L'impératif n'est qu'une forme particulière et abrégée du mode subjonctif dans les cas où, d'une part la proposition principale qui exprime la volition est sous-entendue, d'autre part cette volition est celle du locuteur, d'autre part enfin le discours s'adresse au sujet de la proposition subordonnée qui apparaît alors comme la proposition principale.
Exemple : Je veux (je souhaite, j'aimerais) que tu ailles dans la cuisine. est équivalent à :
Va dans la cuisine !
Le conditionnel
Au mode conditionnel, ce qui est dit est proposé comme étant soit réel, soit irréel selon qu'une condition exprimée ou sous-entendue est considérée comme vraie ou fausse.
Certains grammairiens actuels[1] rejettent l'idée que le conditionnel soit un mode.
Les deux derniers modes, appelés aussi semi-verbaux parce que le verbe n'est plus vraiment un verbe, sont employés lorsque deux propositions sont composées entre elles sans que leurs verbes aient des sujets distincts. La proposition subordonnée est alors réduite à son verbe qui prend la place d'un nom ou d'un adjectif ayant une fonction dans la proposition principale.

Lorsque le premier verbe est un verbe auxiliaire, c'est-à-dire exclusivement les verbes avoir ou être, le second verbe est au mode participe.

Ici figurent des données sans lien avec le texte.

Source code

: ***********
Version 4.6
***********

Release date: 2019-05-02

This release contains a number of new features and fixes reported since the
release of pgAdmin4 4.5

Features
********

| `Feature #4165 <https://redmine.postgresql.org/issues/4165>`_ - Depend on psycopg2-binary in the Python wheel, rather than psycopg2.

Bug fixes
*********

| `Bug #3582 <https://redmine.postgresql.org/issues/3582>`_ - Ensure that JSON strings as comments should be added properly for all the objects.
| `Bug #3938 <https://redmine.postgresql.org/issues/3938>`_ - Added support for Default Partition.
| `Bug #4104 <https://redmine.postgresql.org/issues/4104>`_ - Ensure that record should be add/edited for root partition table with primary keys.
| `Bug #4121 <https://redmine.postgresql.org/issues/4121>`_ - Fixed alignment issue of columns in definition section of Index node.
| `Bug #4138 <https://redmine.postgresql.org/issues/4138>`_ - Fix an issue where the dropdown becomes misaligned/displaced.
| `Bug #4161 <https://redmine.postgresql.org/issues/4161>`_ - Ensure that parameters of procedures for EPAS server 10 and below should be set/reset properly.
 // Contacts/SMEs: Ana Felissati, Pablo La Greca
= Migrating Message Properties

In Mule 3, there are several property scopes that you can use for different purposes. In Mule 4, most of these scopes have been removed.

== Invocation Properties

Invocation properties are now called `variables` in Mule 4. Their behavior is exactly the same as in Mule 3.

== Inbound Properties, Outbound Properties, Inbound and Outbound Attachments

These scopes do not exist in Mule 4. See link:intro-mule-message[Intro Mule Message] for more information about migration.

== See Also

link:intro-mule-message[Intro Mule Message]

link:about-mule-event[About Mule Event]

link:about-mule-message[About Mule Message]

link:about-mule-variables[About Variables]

Exemple : Les enfants sont allés dans la cuisine.
Lorsque le premier verbe est un autre verbe, le second verbe est au mode infinitif. Comme le premier verbe est très souvent un verbe semi-auxiliaire (vouloir, devoir, pouvoir, etc.), ou un verbe d'état (paraître, sembler, devenir, demeurer, rester), on considère que l'infinitif est, comme le subjonctif, un mode irréel.

Exemples :
Les enfants veulent aller dans la cuisine. est la contraction de :
Les enfants veulent que eux aillent dans la cuisine.
L'infinitif
Au mode infinitif, le verbe est assimilé à un nom qui cesse d'avoir le même sujet que le premier verbe pour jouer la fonction de complément d'objet direct de celui-ci dans la première proposition.
Exemples : Les enfants veulent (eux) aller dans la cuisine.
Les enfants pensent à partir dans la cuisine.
Bien que substantivé, le verbe au mode infinitif reste invariable et continue à exprimer la réalité d'une action avec des compléments, ici un complément circonstanciel de lieu.
Le participe
Au mode participe, le verbe est assimilé à un adjectif et joue la fonction d'attribut du sujet dans la première proposition.